The proof is very similar to Theorem 5, hence we provide only a sketch. First, we construct the shares for \((1,1),(n+1,0)\). The subspaces assigned to participants in \(P_1\) and the secret are the same as in the case of the bipartite structure \((0,m+1),(1,1),(n+1,0)\). The subspaces assigned to participants in \(E_b\) are slightly changed:

  • First type: \(y_i=(0^{2n-1},\delta _i^{n\cdot n})\) for \(i=1,\ldots ,n\).
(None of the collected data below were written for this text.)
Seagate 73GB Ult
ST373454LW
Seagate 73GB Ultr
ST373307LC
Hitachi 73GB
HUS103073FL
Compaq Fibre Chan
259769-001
  • Second type: \(e_i^N\) for \(i=2,\ldots ,n\).

Fig. 18
figure 19

\(E_b\) in the case of (1,1),(3,0)

The shares for \((m,k),(m+n,0)\) are made from the shares \((1,1),(n+1,0)\) the same way as the shares of \((0,m+k),(\ell ,k),(n+\ell ,0)\) made from \((0,m+1),(1,1),(n+1,0)\) by adding \(\epsilon _i\) and \(0^{2n-1}\) to the end of the shares. \(\square \)

Using the properties of duality we can compute the linear complexity and the information ratio for bipartite access structures defined by two points. It is easy to show that the dual of a bipartite access structure is also bipartite.

Theorem 7

There exists a linear scheme with complexity \(2-1/n\) for the bipartite access structure \(\Gamma \) defined by the points \((\ell ,m+k),(n+\ell ,k)\) if \(n,m,\ell ,k\ne 0\) and \(n\ge m\).

Proof

Let \(s=P_1\) and \(t=P_2\). The maximal unqualified sets in \(\Gamma \) are \((\ell -1,t)\), \((n+\ell -1,m+k-1)\) and \((s,k-1)\) hence the dual of \(\Gamma \) is a bipartite access structure given by the points \((0,t-k+1),(s-n-\ell +1,t-m-k+1),(s-\ell +1,0)\). With the notation \(a=s-n-\ell +1\), \(b=t-m-k+1\), the three points can be written in the more familiar form \((0,m+b),(a,b),(n+a,0)\). Theorem 5 implies that the linear complexity of \(\Gamma ^\bot \) is \(\lambda (\Gamma ^\bot )=2-1/n\). Using the properties of the duality

$$\begin{aligned} \lambda (\Gamma )=\lambda (\Gamma ^\bot )=2-1/n \end{aligned}$$

\(\square \)

Corollary 1

Let \(\Gamma \) be an access structure given by two points, \((\ell ,m+k),(n+\ell ,k)\), \(n\ge m\). If \(\ell =k=0\) then \(\sigma (\Gamma )=1\), otherwise \(\sigma (\Gamma )=2-1/n\).

Proof

There are three cases, depending on if both, one of, or neither of \(\ell \) and k is 0. If \(\ell =k=0\), the access structure is ideal [27]. If exactly one of \(\ell \) and k is 0, then the lower bound is due to Lemma 3, while the upper bound is from [18] or Theorem 6. If neither of \(\ell \) and k is 0, then the lower bound is due to Lemma 3 once again, and the upper bound is from Theorem 7. \(\square \)

4 Conclusions

In this paper, we presented two results on bipartite access structures. We computed the Shannon complexity of regular bipartite access structures. An interesting open question is to construct efficient secret sharing schemes for such structures, as the best-known share is proportional to the length of the staircase. Our second result is optimal linear secret sharing schemes for bipartite structures defined by three points \((0,y_1),(x_2,y_2),(x_3,0)\). As a consequence of duality, the construction also yields an optimal secret sharing scheme for the bipartite access structures given by two points \((x_1,y_1),(x_2,y_2)\), \(x_1,y_2\ne 0\).